所给文本:
☆ ☆ ☆

52 条题解

  • 1
    @ 2020-11-24 17:22:57
    /*
    由题意得,有两个数a,b时,t=a+b;
    
                  有三个数a,b,c 时 t=a+2b+c
    
                  有四个数a,b,c,d时 t=a+3b+3c+d
    
                  ……
    
                 不难得出,符合杨辉三角
    
    于是,可以枚举每个系数后的值,然后进行相加,做适当的剪枝,可以得出答案
    */
    #include<iostream>
    #include<string>
    using namespace std;
    
    int n,t,a[25][25]={0},b[25][25][25];
    struct{int x,y;}order[25][25],tr;
    bool over=0;
    
    void search(int x,int sum,int ans[],bool vis[]){
         if(over) return ;
         if(x>n)
         {
           for(int i=1;i<n;++i) cout<<ans[i]<<" ";
           cout<<ans[n]<<endl;
           over=1;
           return ;
                }
    
         int min=0,max=0,d=1;
         for(int i=1;i<=n;++i)

☆ ☆ ☆

记录信息:
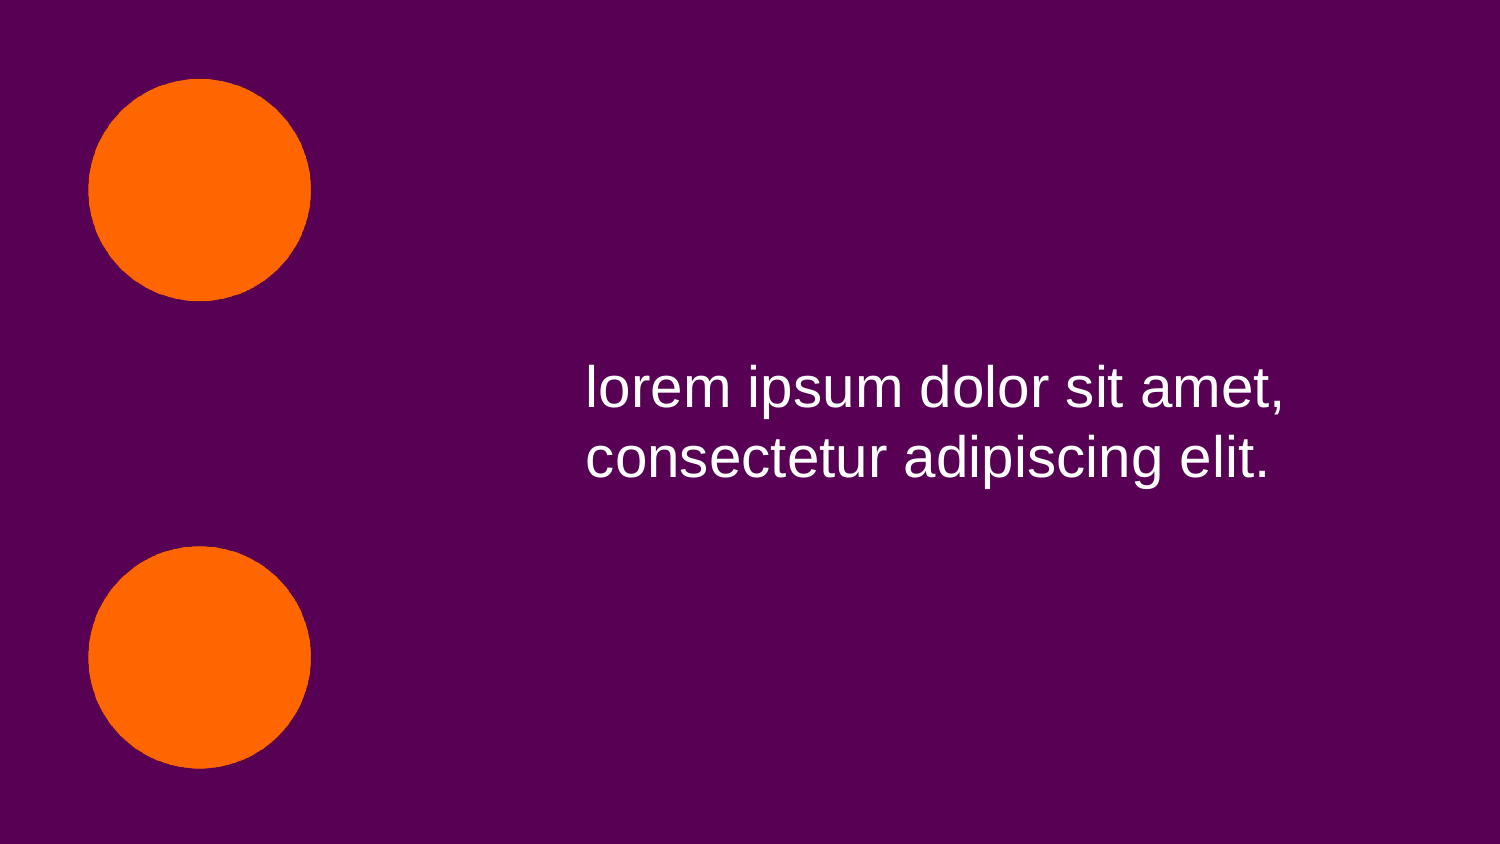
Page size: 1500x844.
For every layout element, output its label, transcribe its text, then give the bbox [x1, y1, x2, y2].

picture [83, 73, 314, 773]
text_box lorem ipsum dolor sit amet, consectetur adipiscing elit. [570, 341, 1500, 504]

☆ ☆ ☆

任务要求: 请将所给文本中的句子"于是,可以枚举每个系数后的值,然后进行相加,做适当的剪枝,可以得出答案"译成英文。 这些行是独立的材料,与所给文本无关。

完整答复: Thus, one can enumerate the value that follows each coefficient, add them together, and apply appropriate pruning to arrive at the answer.